Extracted information.
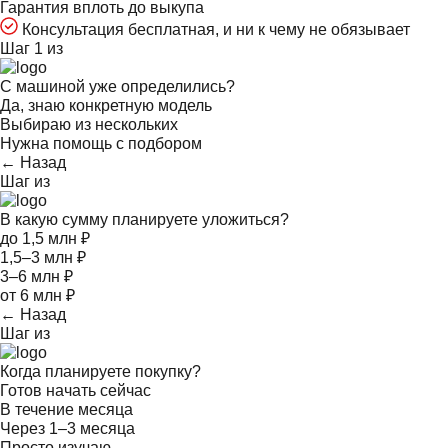
Гарантия вплоть до выкупа
Консультация бесплатная, и ни к чему не обязывает
Шаг 1 из
С машиной уже определились?
Да, знаю конкретную модель
Выбираю из нескольких
Нужна помощь с подбором
← Назад
Шаг
из
В какую сумму планируете уложиться?
до 1,5 млн ₽
1,5–3 млн ₽
3–6 млн ₽
от 6 млн ₽
← Назад
Шаг
из
Когда планируете покупку?
Готов начать сейчас
В течение месяца
Через 1–3 месяца
Просто изучаю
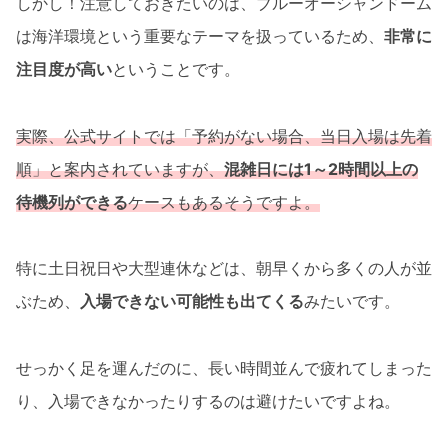
しかし！注意しておきたいのは、ブルーオーシャンドーム
は海洋環境という重要なテーマを扱っているため、
非常に
注目度が高い
ということです。
実際、公式サイトでは「予約がない場合、当日入場は先着
順」と案内されていますが、
混雑日には1～2時間以上の
待機列ができる
ケースもあるそうですよ。
特に土日祝日や大型連休などは、朝早くから多くの人が並
ぶため、
入場できない可能性も出てくる
みたいです。
せっかく足を運んだのに、長い時間並んで疲れてしまった
り、入場できなかったりするのは避けたいですよね。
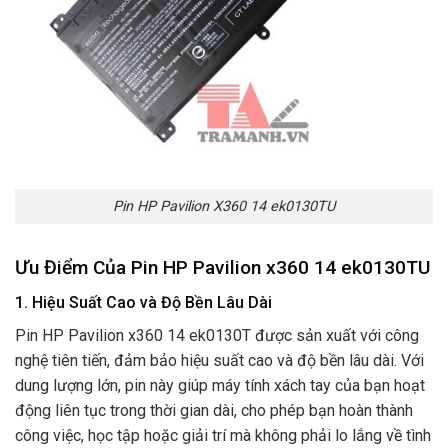
Pin HP Pavilion X360 14 ek0130TU
Ưu Điểm Của Pin HP Pavilion x360 14 ek0130TU
1. Hiệu Suất Cao và Độ Bền Lâu Dài
Pin HP Pavilion x360 14 ek0130T được sản xuất với công
nghệ tiên tiến, đảm bảo hiệu suất cao và độ bền lâu dài. Với
dung lượng lớn, pin này giúp máy tính xách tay của bạn hoạt
động liên tục trong thời gian dài, cho phép bạn hoàn thành
công việc, học tập hoặc giải trí mà không phải lo lắng về tình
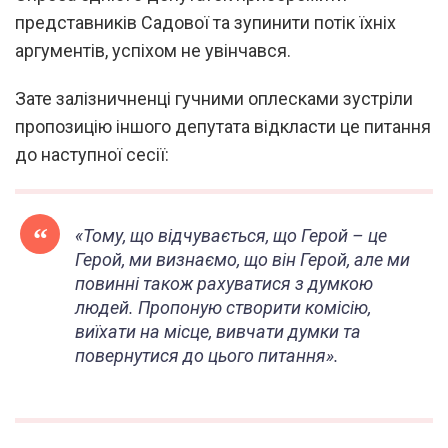
представників Садової та зупинити потік їхніх
аргументів, успіхом не увінчався.
Зате залізничненці гучними оплесками зустріли
пропозицію іншого депутата відкласти це питання
до наступної сесії:
«Тому, що відчувається, що Герой – це
Герой, ми визнаємо, що він Герой, але ми
повинні також рахуватися з думкою
людей. Пропоную створити комісію,
виїхати на місце, вивчати думки та
повернутися до цього питання».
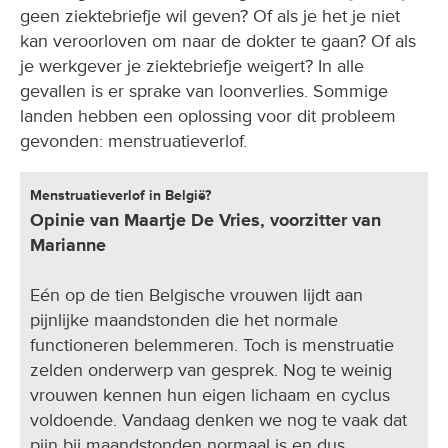
geen ziektebriefje wil geven? Of als je het je niet
kan veroorloven om naar de dokter te gaan? Of als
je werkgever je ziektebriefje weigert? In alle
gevallen is er sprake van loonverlies. Sommige
landen hebben een oplossing voor dit probleem
gevonden: menstruatieverlof.
Menstruatieverlof in België?
Opinie van Maartje De Vries, voorzitter van
Marianne
Eén op de tien Belgische vrouwen lijdt aan
pijnlijke maandstonden die het normale
functioneren belemmeren. Toch is menstruatie
zelden onderwerp van gesprek. Nog te weinig
vrouwen kennen hun eigen lichaam en cyclus
voldoende. Vandaag denken we nog te vaak dat
pijn bij maandstonden normaal is en dus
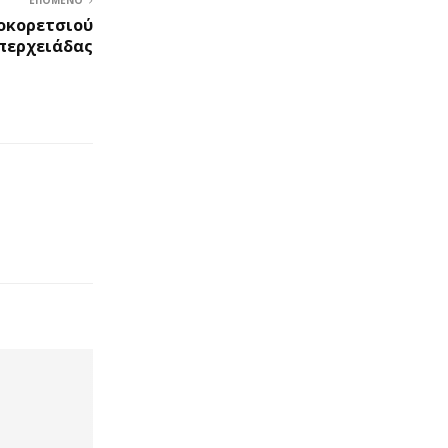
κοκορετσιού
περχειάδας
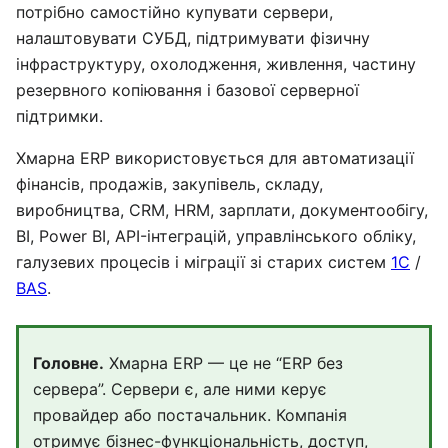
потрібно самостійно купувати сервери,
налаштовувати СУБД, підтримувати фізичну
інфраструктуру, охолодження, живлення, частину
резервного копіювання і базової серверної
підтримки.
Хмарна ERP використовується для автоматизації
фінансів, продажів, закупівель, складу,
виробництва, CRM, HRM, зарплати, документообігу,
BI, Power BI, API-інтеграцій, управлінського обліку,
галузевих процесів і міграції зі старих систем
1С
/
BAS
.
Головне.
Хмарна ERP — це не “ERP без
сервера”. Сервери є, але ними керує
провайдер або постачальник. Компанія
отримує бізнес-функціональність, доступ,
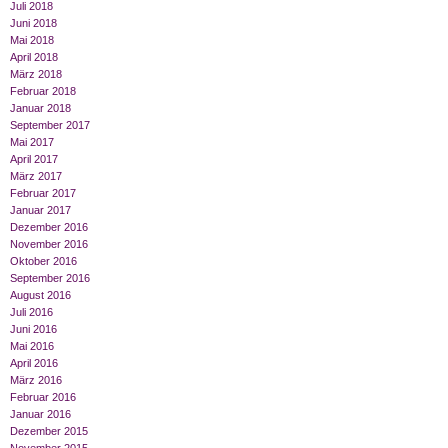
Juli 2018
Juni 2018
Mai 2018
April 2018
März 2018
Februar 2018
Januar 2018
September 2017
Mai 2017
April 2017
März 2017
Februar 2017
Januar 2017
Dezember 2016
November 2016
Oktober 2016
September 2016
August 2016
Juli 2016
Juni 2016
Mai 2016
April 2016
März 2016
Februar 2016
Januar 2016
Dezember 2015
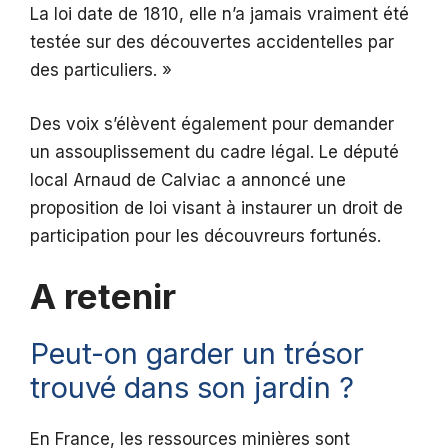
La loi date de 1810, elle n’a jamais vraiment été
testée sur des découvertes accidentelles par
des particuliers. »
Des voix s’élèvent également pour demander
un assouplissement du cadre légal. Le député
local Arnaud de Calviac a annoncé une
proposition de loi visant à instaurer un droit de
participation pour les découvreurs fortunés.
A retenir
Peut-on garder un trésor
trouvé dans son jardin ?
En France, les ressources minières sont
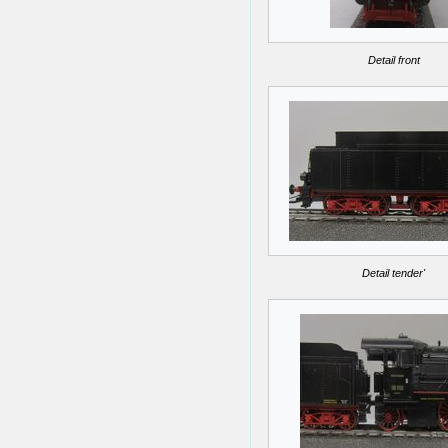
Detail front
Detail tender'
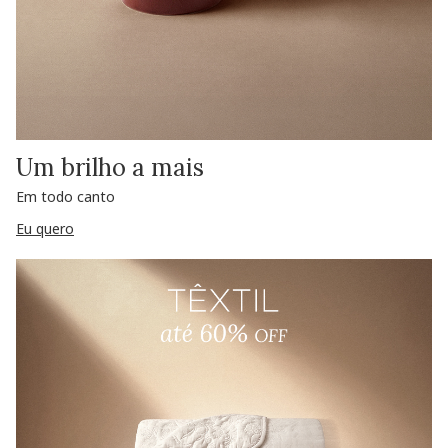
Um brilho a mais
Em todo canto
Eu quero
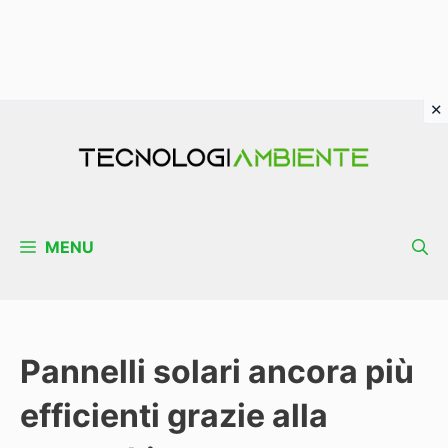
Vai
al
contenuto
MENU
Pannelli solari ancora più
efficienti grazie alla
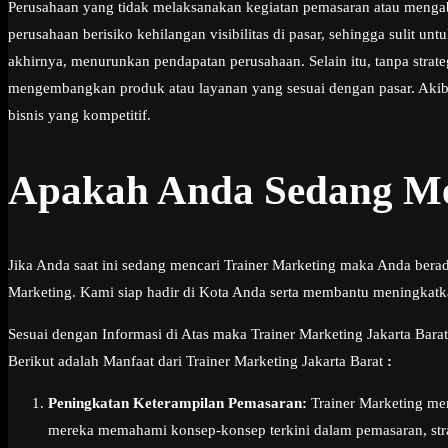
Perusahaan yang tidak melaksanakan kegiatan pemasaran atau mengab
perusahaan berisiko kehilangan visibilitas di pasar, sehingga sulit 
akhirnya, menurunkan pendapatan perusahaan. Selain itu, tanpa stra
mengembangkan produk atau layanan yang sesuai dengan pasar. Akibat
bisnis yang kompetitif.
Apakah Anda Sedang Men
Jika Anda saat ini sedang mencari Trainer Marketing maka Anda bera
Marketing. Kami siap hadir di Kota Anda serta membantu meningkatk
Sesuai dengan Informasi di Atas maka Trainer Marketing Jakarta Barat
Berikut adalah Manfaat dari Trainer Marketing Jakarta Barat
:
Peningkatan Keterampilan Pemasaran:
Trainer Marketing me
mereka memahami konsep-konsep terkini dalam pemasaran, stra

Task to carry out. Please reproduce the listing exactly from its opening line through the line that contains "до 1,5 млн ₽", both included, with all pictures omitted.

Exercise output.
Гарантия вплоть до выкупа
Консультация бесплатная, и ни к чему не обязывает
Шаг 1 из
С машиной уже определились?
Да, знаю конкретную модель
Выбираю из нескольких
Нужна помощь с подбором
← Назад
Шаг
из
В какую сумму планируете уложиться?
до 1,5 млн ₽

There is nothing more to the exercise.